● Assignment: Select every line in the entries below that contains the word "microbiote", and copy each one.

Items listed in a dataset
--- START ---

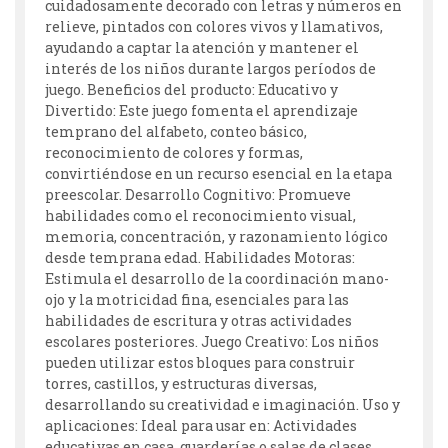
cuidadosamente decorado con letras y números en
relieve, pintados con colores vivos y llamativos,
ayudando a captar la atención y mantener el
interés de los niños durante largos períodos de
juego. Beneficios del producto: Educativo y
Divertido: Este juego fomenta el aprendizaje
temprano del alfabeto, conteo básico,
reconocimiento de colores y formas,
convirtiéndose en un recurso esencial en la etapa
preescolar. Desarrollo Cognitivo: Promueve
habilidades como el reconocimiento visual,
memoria, concentración, y razonamiento lógico
desde temprana edad. Habilidades Motoras:
Estimula el desarrollo de la coordinación mano-
ojo y la motricidad fina, esenciales para las
habilidades de escritura y otras actividades
escolares posteriores. Juego Creativo: Los niños
pueden utilizar estos bloques para construir
torres, castillos, y estructuras diversas,
desarrollando su creatividad e imaginación. Uso y
aplicaciones: Ideal para usar en: Actividades
educativas en casa, guarderías o salas de clases.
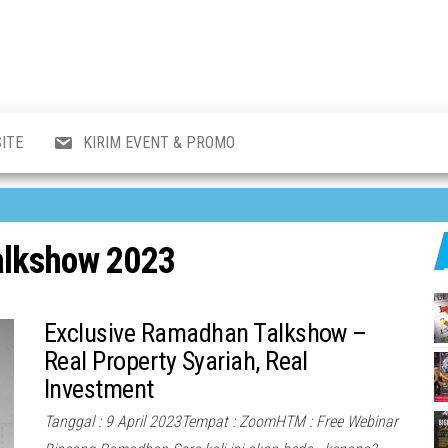
al
i
,
,
ran,
ITE
KIRIM EVENT & PROMO
a &
o
p,
aru
l.
alkshow 2023
Exclusive Ramadhan Talkshow –
Real Property Syariah, Real
Investment
Tanggal : 9 April 2023Tempat : ZoomHTM : Free Webinar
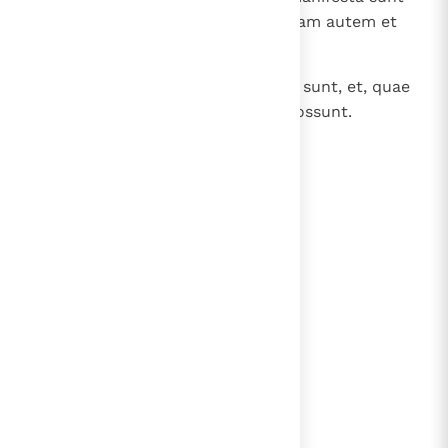
praecedentia ad iudicium, quosdam autem et
subsequuntur;
25
similiter et facta bona manifesta sunt, et, quae
aliter se habent, abscondi non possunt.
lees verder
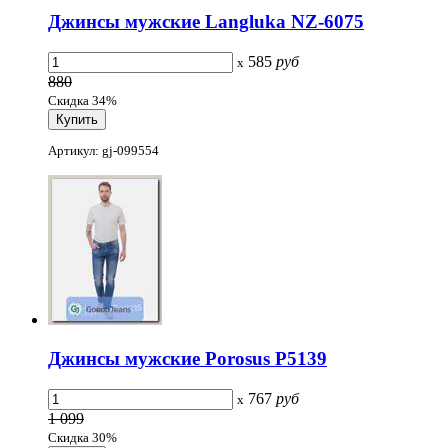
Джинсы мужские Langluka NZ-6075
585
руб
x
880
Скидка 34%
Артикул: gj-099554
Джинсы мужские Porosus P5139
767
руб
x
1 099
Скидка 30%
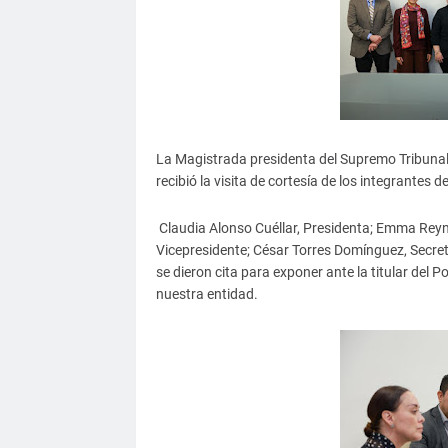
La Magistrada presidenta del Supremo Tribuna
recibió la visita de cortesía de los integrantes
Claudia Alonso Cuéllar, Presidenta; Emma Reyn
Vicepresidente; César Torres Domínguez, Secreta
se dieron cita para exponer ante la titular del P
nuestra entidad.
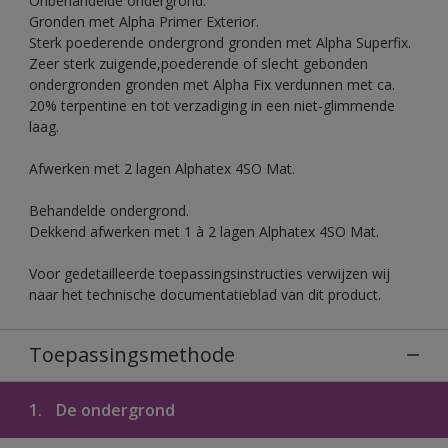
Onbehandelde ondergrond.
Gronden met Alpha Primer Exterior.
Sterk poederende ondergrond gronden met Alpha Superfix.
Zeer sterk zuigende,poederende of slecht gebonden
ondergronden gronden met Alpha Fix verdunnen met ca.
20% terpentine en tot verzadiging in een niet-glimmende
laag.
Afwerken met 2 lagen Alphatex 4SO Mat.
Behandelde ondergrond.
Dekkend afwerken met 1 à 2 lagen Alphatex 4SO Mat.
Voor gedetailleerde toepassingsinstructies verwijzen wij
naar het technische documentatieblad van dit product.
Toepassingsmethode
1.
De ondergrond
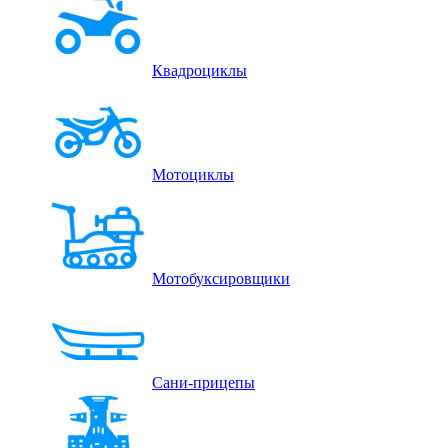
Квадроциклы
Мотоциклы
Мотобуксировщики
Сани-прицепы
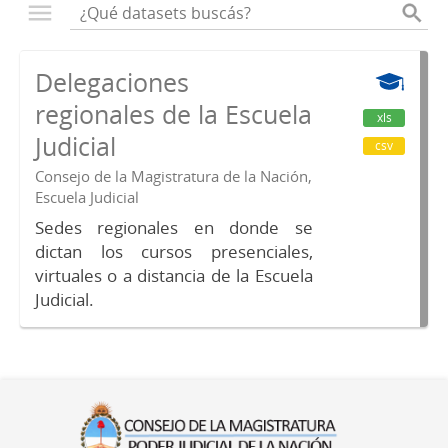
Delegaciones
regionales de la Escuela
xls
Judicial
csv
Consejo de la Magistratura de la Nación,
Escuela Judicial
Sedes regionales en donde se
dictan los cursos presenciales,
virtuales o a distancia de la Escuela
Judicial.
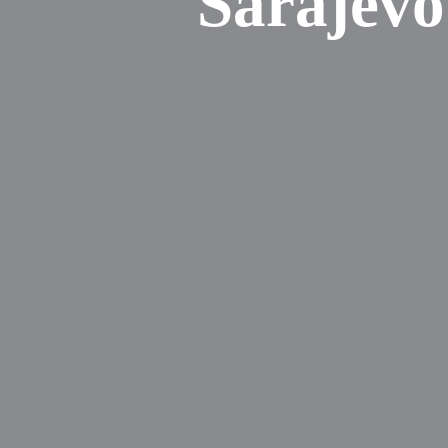
Sarajevo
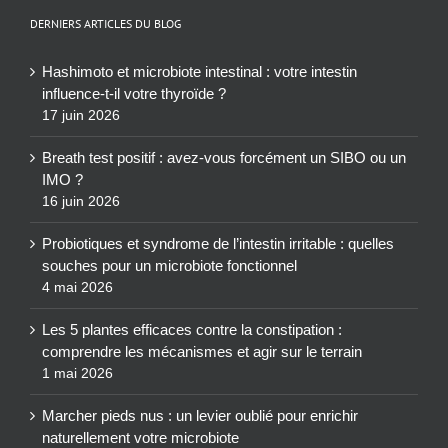
DERNIERS ARTICLES DU BLOG
Hashimoto et microbiote intestinal : votre intestin
influence-t-il votre thyroïde ?
17 juin 2026
Breath test positif : avez-vous forcément un SIBO ou un
IMO ?
16 juin 2026
Probiotiques et syndrome de l’intestin irritable : quelles
souches pour un microbiote fonctionnel
4 mai 2026
Les 5 plantes efficaces contre la constipation :
comprendre les mécanismes et agir sur le terrain
1 mai 2026
Marcher pieds nus : un levier oublié pour enrichir
naturellement votre microbiote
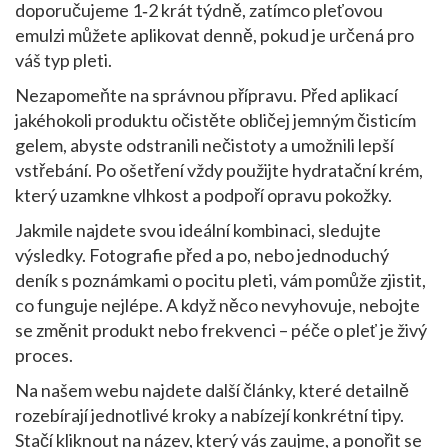
doporučujeme 1‑2 krát týdně, zatímco pleťovou
emulzi můžete aplikovat denně, pokud je určená pro
váš typ pleti.
Nezapomeňte na správnou přípravu. Před aplikací
jakéhokoli produktu očistěte obličej jemným čisticím
gelem, abyste odstranili nečistoty a umožnili lepší
vstřebání. Po ošetření vždy použijte hydratační krém,
který uzamkne vlhkost a podpoří opravu pokožky.
Jakmile najdete svou ideální kombinaci, sledujte
výsledky. Fotografie před a po, nebo jednoduchý
deník s poznámkami o pocitu pleti, vám pomůže zjistit,
co funguje nejlépe. A když něco nevyhovuje, nebojte
se změnit produkt nebo frekvenci – péče o pleť je živý
proces.
Na našem webu najdete další články, které detailně
rozebírají jednotlivé kroky a nabízejí konkrétní tipy.
Stačí kliknout na název, který vás zaujme, a ponořit se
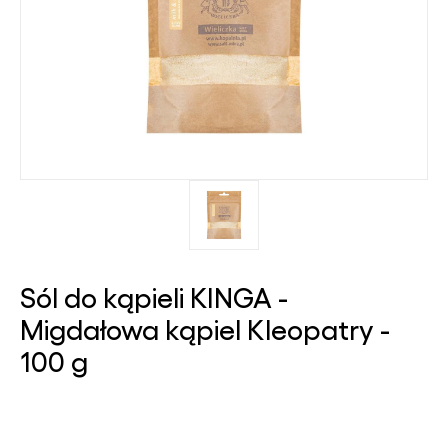
Sól do kąpieli KINGA -
Migdałowa kąpiel Kleopatry -
100 g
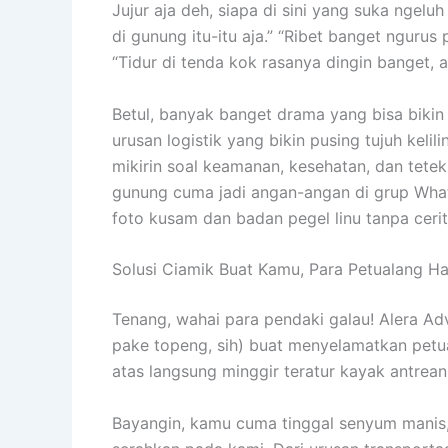
Jujur aja deh, siapa di sini yang suka ngel
di gunung itu-itu aja.” “Ribet banget ngurus
“Tidur di tenda kok rasanya dingin banget, a
Betul, banyak banget drama yang bisa bikin 
urusan logistik yang bikin pusing tujuh kelil
mikirin soal keamanan, kesehatan, dan tetek
gunung cuma jadi angan-angan di grup Wha
foto kusam dan badan pegel linu tanpa cerit
Solusi Ciamik Buat Kamu, Para Petualang Hat
Tenang, wahai para pendaki galau! Alera Ad
pake topeng, sih) buat menyelamatkan petu
atas langsung minggir teratur kayak antrea
Bayangin, kamu cuma tinggal senyum manis, 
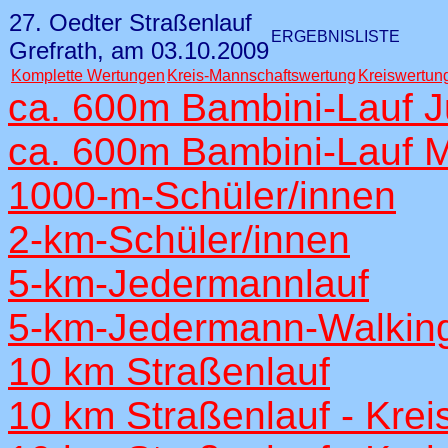
27. Oedter Straßenlauf
ERGEBNISLISTE
Grefrath, am 03.10.2009
Komplette Wertungen
Kreis-Mannschaftswertung
Kreiswertun
ca. 600m Bambini-Lauf 
ca. 600m Bambini-Lauf 
1000-m-Schüler/innen
2-km-Schüler/innen
5-km-Jedermannlauf
5-km-Jedermann-Walkin
10 km Straßenlauf
10 km Straßenlauf - Kre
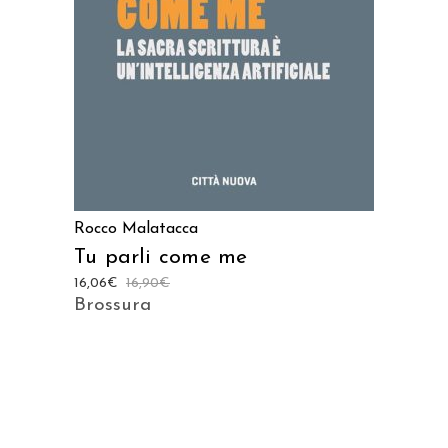
Rocco Malatacca
Tu parli come me
16,06
€
16,90
€
Brossura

--- END ---

● Completed task:
Hashimoto et microbiote intestinal : votre intestin
souches pour un microbiote fonctionnel
naturellement votre microbiote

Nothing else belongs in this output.